**Aim of the task:**
Of all the lines in the entries below, give again exactly those starting at the line containing "ng caught from Saginaw Bay?" and ending at the line containing "iconic career. He", both ends included, and no others.

Recorded data
※
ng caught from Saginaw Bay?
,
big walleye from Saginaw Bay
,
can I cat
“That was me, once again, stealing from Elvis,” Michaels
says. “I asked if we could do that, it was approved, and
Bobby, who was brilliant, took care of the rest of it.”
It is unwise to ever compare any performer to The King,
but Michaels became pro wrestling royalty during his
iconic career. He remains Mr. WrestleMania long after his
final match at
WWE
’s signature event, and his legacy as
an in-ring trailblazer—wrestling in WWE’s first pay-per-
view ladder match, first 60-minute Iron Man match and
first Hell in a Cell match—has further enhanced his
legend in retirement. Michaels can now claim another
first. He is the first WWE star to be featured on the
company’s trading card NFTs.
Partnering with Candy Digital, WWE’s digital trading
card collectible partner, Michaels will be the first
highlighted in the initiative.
※
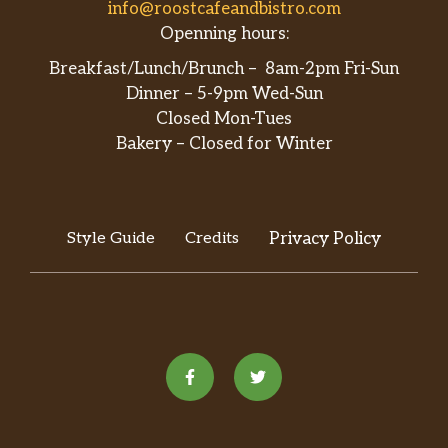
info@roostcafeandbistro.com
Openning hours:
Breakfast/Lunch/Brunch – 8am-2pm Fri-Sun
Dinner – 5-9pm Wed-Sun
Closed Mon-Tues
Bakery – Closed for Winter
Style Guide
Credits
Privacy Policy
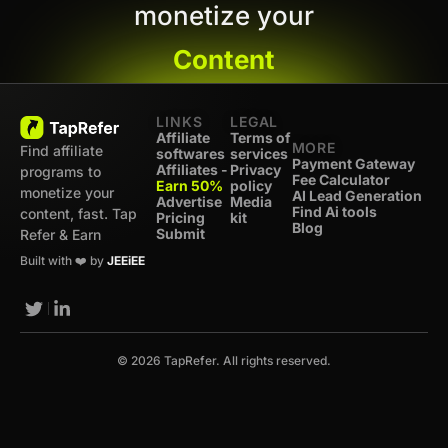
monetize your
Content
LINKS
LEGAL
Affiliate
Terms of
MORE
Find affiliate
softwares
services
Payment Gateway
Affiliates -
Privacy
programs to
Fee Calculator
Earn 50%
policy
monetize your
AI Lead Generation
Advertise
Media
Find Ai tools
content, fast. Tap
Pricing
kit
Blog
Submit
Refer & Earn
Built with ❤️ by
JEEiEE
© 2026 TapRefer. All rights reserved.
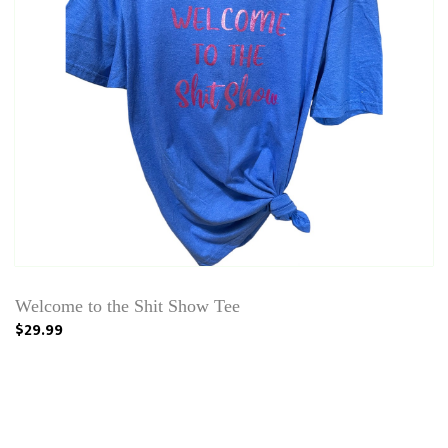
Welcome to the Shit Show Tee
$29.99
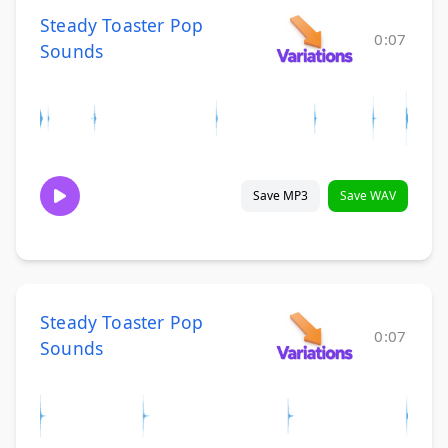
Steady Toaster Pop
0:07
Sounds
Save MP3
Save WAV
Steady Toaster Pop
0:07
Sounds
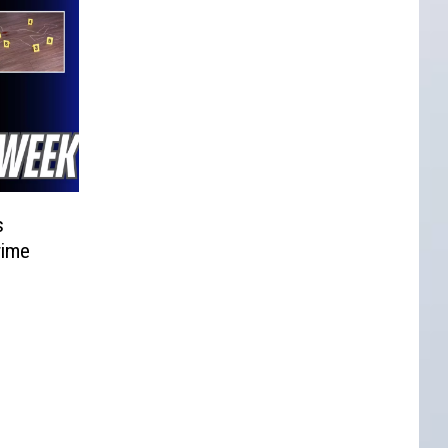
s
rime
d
※
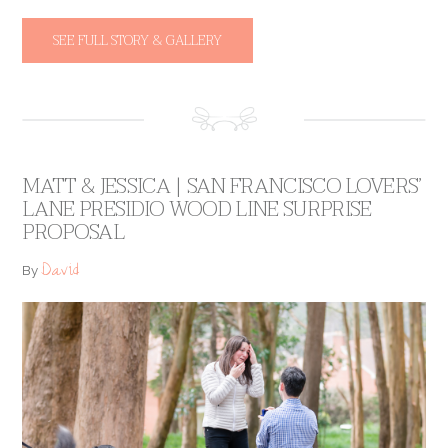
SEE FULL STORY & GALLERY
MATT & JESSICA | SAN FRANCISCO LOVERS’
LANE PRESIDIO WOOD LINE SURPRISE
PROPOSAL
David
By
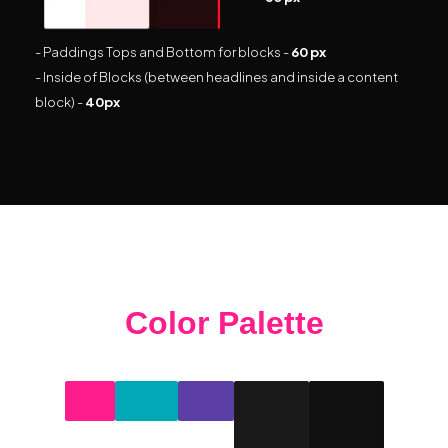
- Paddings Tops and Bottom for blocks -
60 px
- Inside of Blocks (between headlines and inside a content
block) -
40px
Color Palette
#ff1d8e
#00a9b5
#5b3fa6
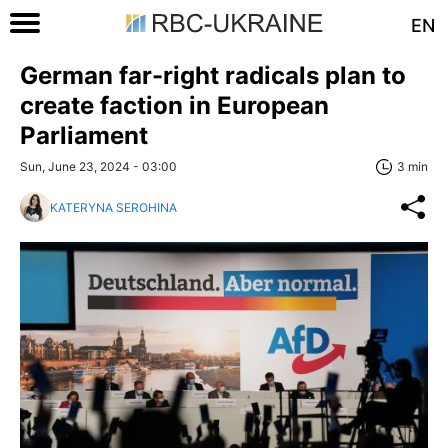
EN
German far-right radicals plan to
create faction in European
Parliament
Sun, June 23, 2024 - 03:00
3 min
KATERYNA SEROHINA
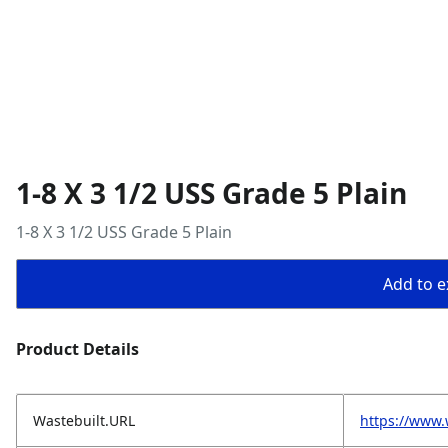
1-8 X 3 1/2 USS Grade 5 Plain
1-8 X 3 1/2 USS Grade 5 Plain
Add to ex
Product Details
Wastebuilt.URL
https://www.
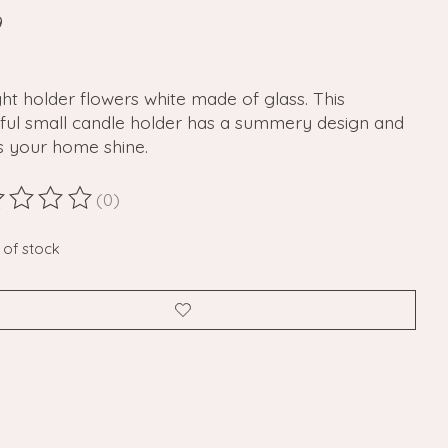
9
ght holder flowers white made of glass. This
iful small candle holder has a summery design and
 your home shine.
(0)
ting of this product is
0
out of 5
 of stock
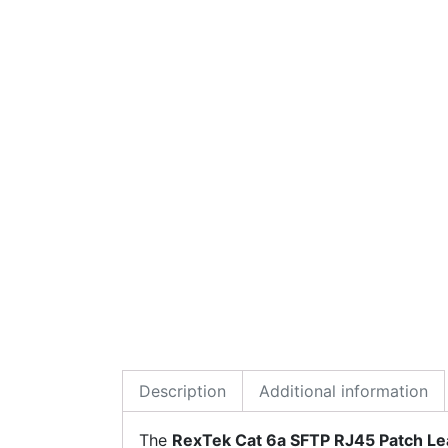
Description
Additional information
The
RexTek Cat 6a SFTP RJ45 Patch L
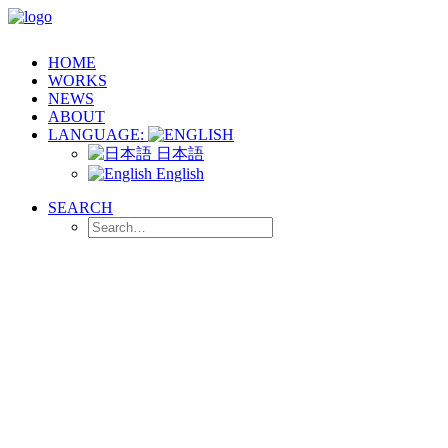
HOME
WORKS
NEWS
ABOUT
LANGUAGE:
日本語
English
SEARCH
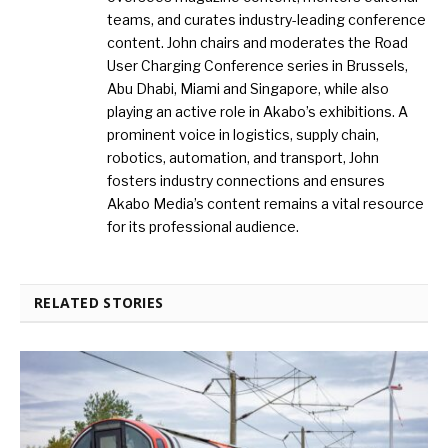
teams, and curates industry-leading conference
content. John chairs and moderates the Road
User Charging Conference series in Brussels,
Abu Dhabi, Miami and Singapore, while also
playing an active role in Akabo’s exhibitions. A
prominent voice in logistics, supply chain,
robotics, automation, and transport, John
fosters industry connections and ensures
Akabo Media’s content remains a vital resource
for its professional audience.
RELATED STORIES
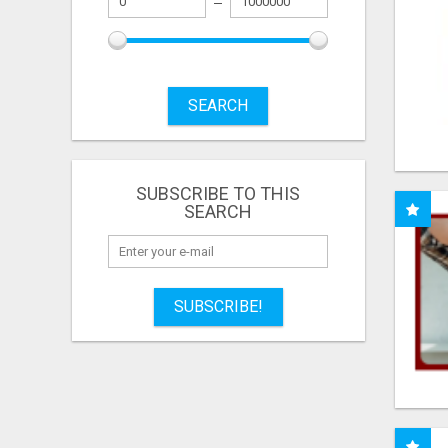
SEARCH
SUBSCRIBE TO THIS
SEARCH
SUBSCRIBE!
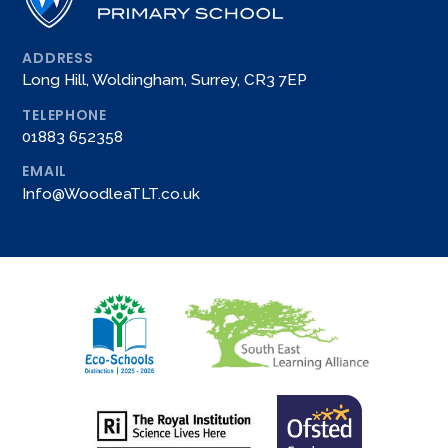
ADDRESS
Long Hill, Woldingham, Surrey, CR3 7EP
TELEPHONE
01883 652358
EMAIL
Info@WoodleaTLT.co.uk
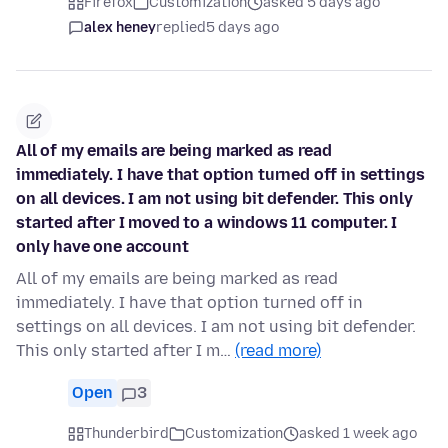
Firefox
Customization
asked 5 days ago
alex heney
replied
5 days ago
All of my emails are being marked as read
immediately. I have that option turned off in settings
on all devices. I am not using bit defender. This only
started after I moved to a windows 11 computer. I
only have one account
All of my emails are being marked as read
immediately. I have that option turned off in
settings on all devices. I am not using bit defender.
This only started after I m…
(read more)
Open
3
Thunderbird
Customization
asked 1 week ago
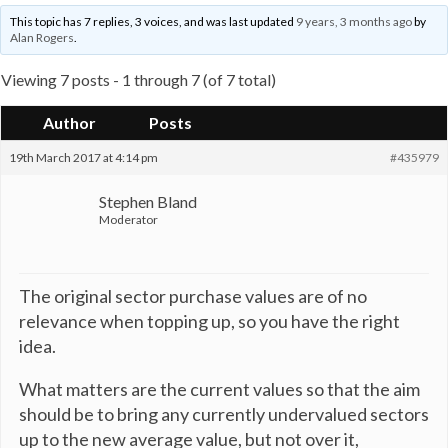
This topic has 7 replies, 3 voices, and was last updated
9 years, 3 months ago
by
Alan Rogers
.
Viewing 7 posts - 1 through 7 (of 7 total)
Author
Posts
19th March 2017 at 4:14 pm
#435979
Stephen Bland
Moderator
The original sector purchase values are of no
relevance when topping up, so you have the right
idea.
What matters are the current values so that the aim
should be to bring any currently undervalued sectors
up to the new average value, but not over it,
※
**Exercise solution:**
ng caught from Saginaw Bay?
,
big walleye from Saginaw Bay
,
can I cat
“That was me, once again, stealing from Elvis,” Michaels
says. “I asked if we could do that, it was approved, and
Bobby, who was brilliant, took care of the rest of it.”
It is unwise to ever compare any performer to The King,
but Michaels became pro wrestling royalty during his
iconic career. He remains Mr. WrestleMania long after his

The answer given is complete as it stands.